▸ **The problem**
Images do not belong in the copy. Retype the entries exactly.

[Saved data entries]
===============

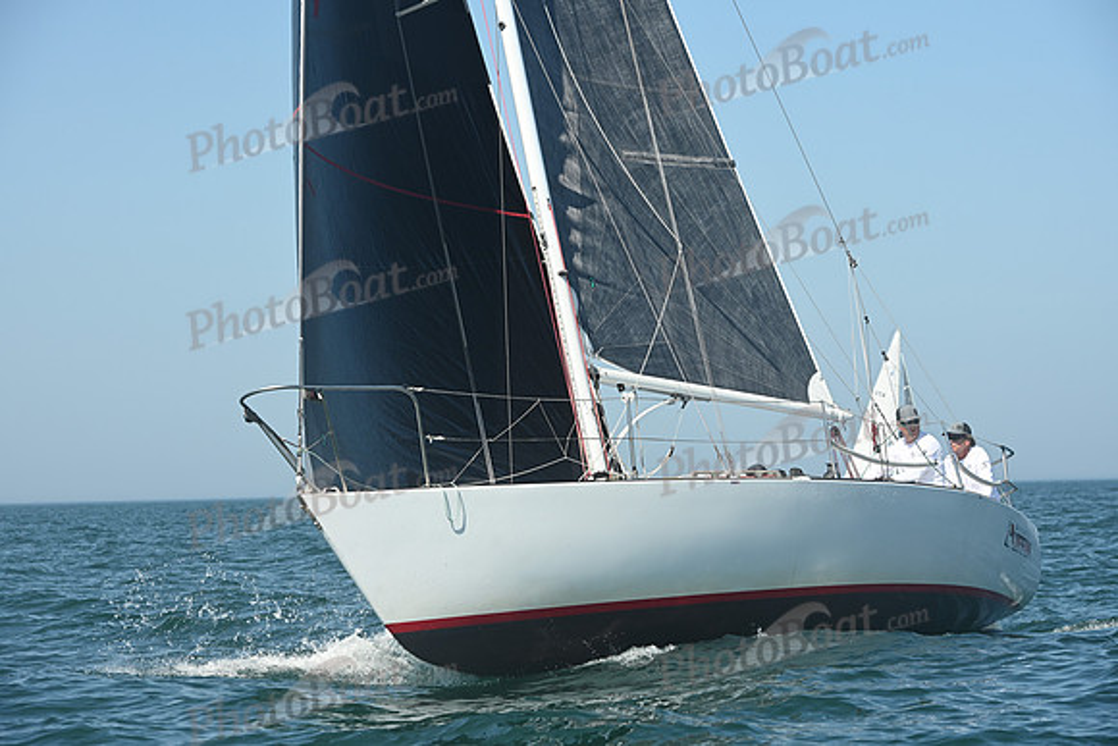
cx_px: 559
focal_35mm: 122
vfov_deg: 11.2
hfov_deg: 16.8
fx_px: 3789
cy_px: 373
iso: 320
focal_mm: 122
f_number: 8
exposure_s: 1/1000
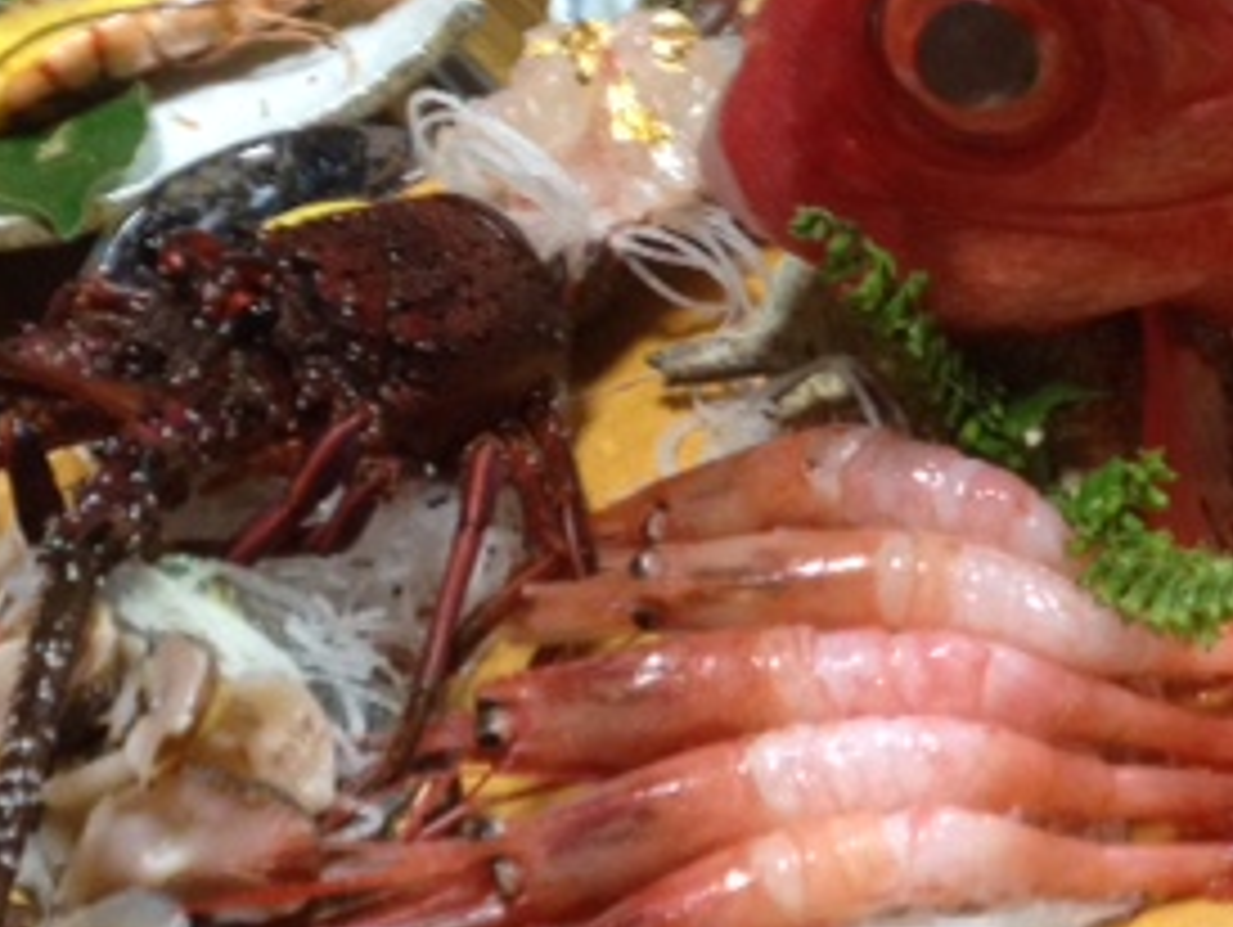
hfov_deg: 25.2
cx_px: 846
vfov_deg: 19.1
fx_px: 2745
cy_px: 374
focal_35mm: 77
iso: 250
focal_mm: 4.12
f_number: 2.4
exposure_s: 1/20
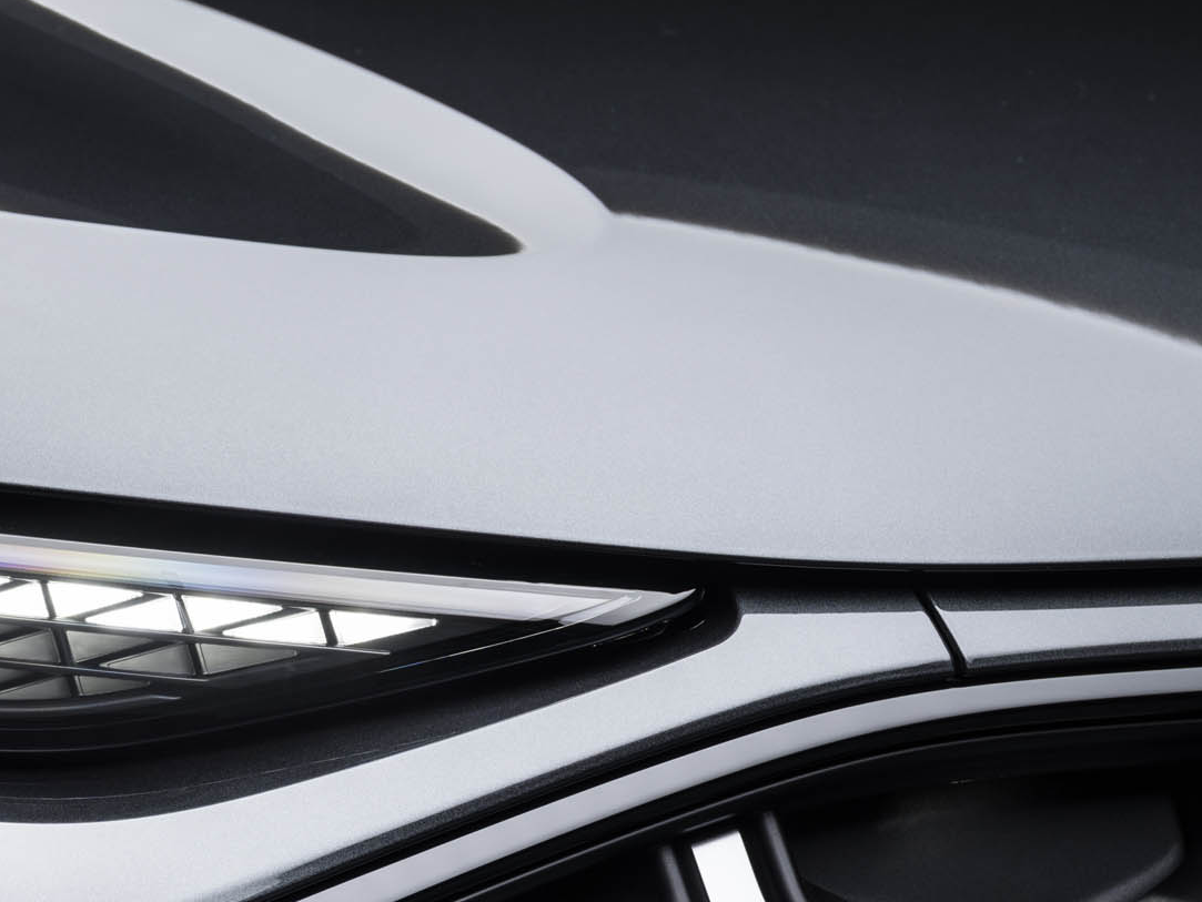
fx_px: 7294
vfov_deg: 7.0
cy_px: 1071
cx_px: -99
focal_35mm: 210
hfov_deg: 9.3
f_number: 8
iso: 125
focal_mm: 100
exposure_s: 1/40
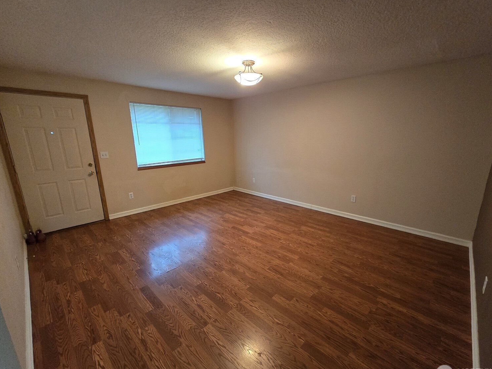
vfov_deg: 85.6
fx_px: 199
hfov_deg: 102.0
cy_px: 188
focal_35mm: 14
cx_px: 257
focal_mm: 2.2
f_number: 2.2
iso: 800
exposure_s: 1/60
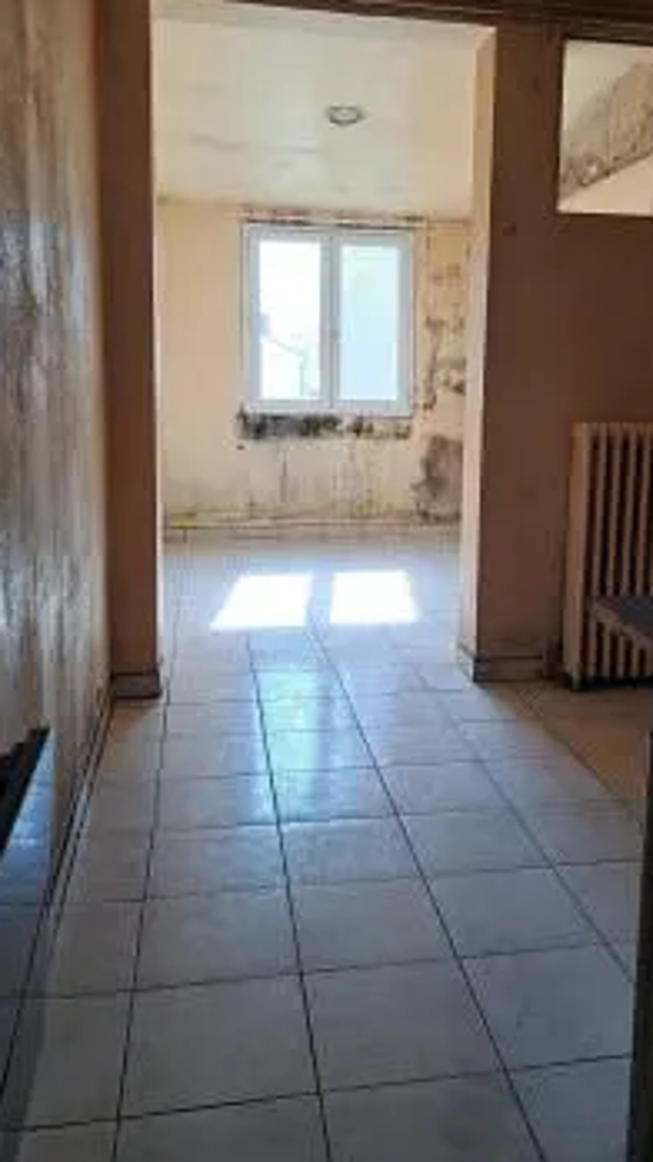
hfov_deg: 38.7
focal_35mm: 30
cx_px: 403
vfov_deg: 64.1
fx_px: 925
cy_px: 503
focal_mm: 5.23
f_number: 1.8
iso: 50
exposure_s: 1/50
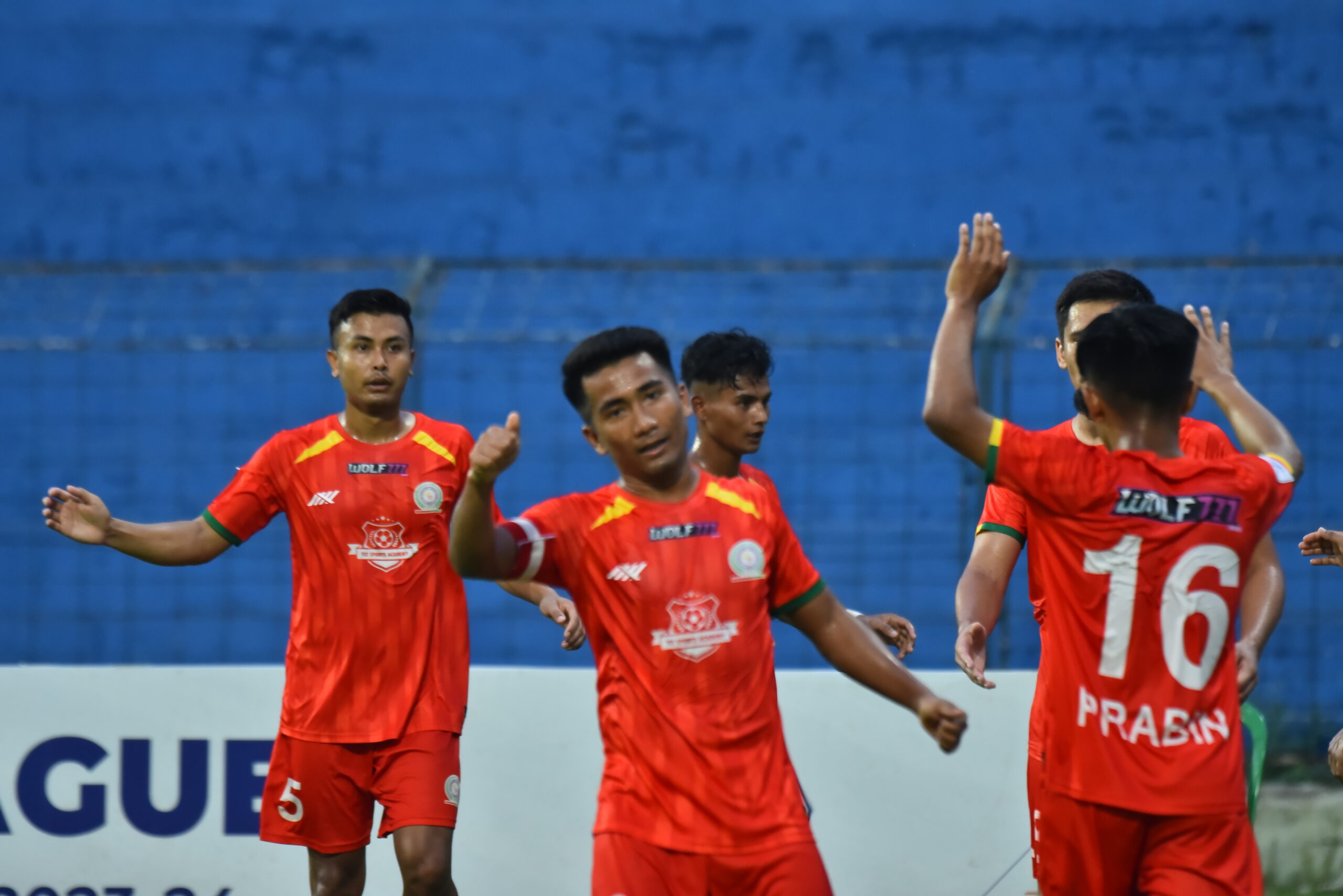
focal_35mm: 340
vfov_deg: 4.0
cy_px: 448
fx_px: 12688
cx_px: 672
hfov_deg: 6.1
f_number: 5.6
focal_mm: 340
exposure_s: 1/640
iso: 2000
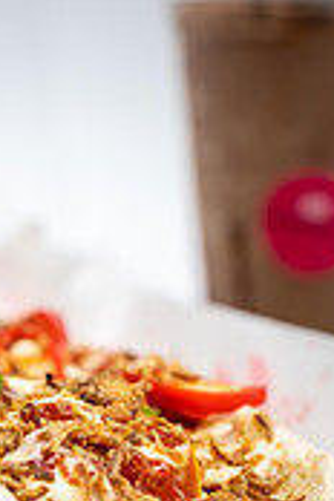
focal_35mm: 124
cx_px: 63
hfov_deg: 11.0
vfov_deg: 16.5
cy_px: 346
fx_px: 1726
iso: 100
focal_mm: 32
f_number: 3.5
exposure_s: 1/250
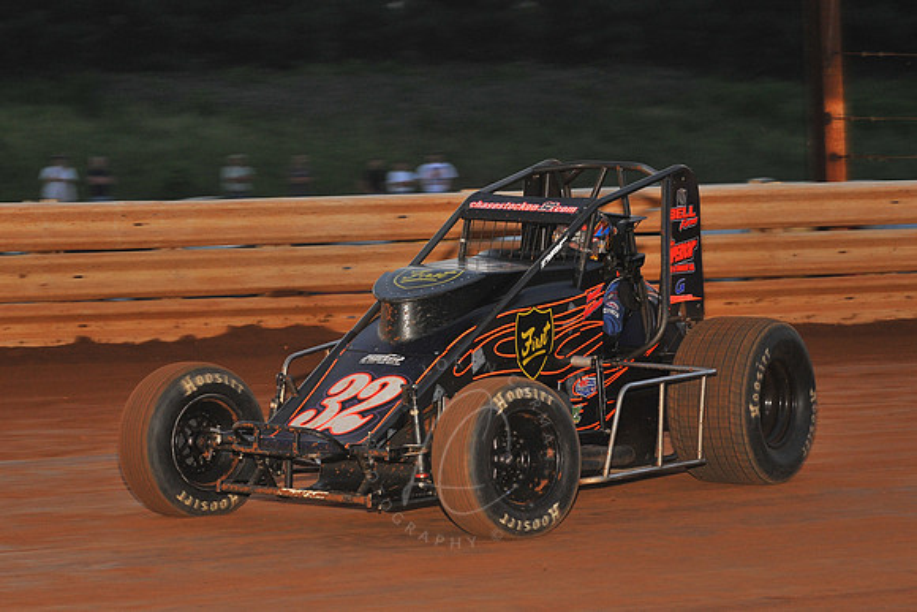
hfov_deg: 17.1
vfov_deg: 11.4
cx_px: 458
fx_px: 3057
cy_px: 306
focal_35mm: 120
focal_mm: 120
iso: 1000
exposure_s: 1/320
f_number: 8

===============

▸ **Expected answer**
cx_px: 559
focal_35mm: 122
vfov_deg: 11.2
hfov_deg: 16.8
fx_px: 3789
cy_px: 373
iso: 320
focal_mm: 122
f_number: 8
exposure_s: 1/1000
hfov_deg: 25.2
cx_px: 846
vfov_deg: 19.1
fx_px: 2745
cy_px: 374
focal_35mm: 77
iso: 250
focal_mm: 4.12
f_number: 2.4
exposure_s: 1/20
fx_px: 7294
vfov_deg: 7.0
cy_px: 1071
cx_px: -99
focal_35mm: 210
hfov_deg: 9.3
f_number: 8
iso: 125
focal_mm: 100
exposure_s: 1/40
vfov_deg: 85.6
fx_px: 199
hfov_deg: 102.0
cy_px: 188
focal_35mm: 14
cx_px: 257
focal_mm: 2.2
f_number: 2.2
iso: 800
exposure_s: 1/60
hfov_deg: 38.7
focal_35mm: 30
cx_px: 403
vfov_deg: 64.1
fx_px: 925
cy_px: 503
focal_mm: 5.23
f_number: 1.8
iso: 50
exposure_s: 1/50
focal_35mm: 340
vfov_deg: 4.0
cy_px: 448
fx_px: 12688
cx_px: 672
hfov_deg: 6.1
f_number: 5.6
focal_mm: 340
exposure_s: 1/640
iso: 2000
focal_35mm: 124
cx_px: 63
hfov_deg: 11.0
vfov_deg: 16.5
cy_px: 346
fx_px: 1726
iso: 100
focal_mm: 32
f_number: 3.5
exposure_s: 1/250
hfov_deg: 17.1
vfov_deg: 11.4
cx_px: 458
fx_px: 3057
cy_px: 306
focal_35mm: 120
focal_mm: 120
iso: 1000
exposure_s: 1/320
f_number: 8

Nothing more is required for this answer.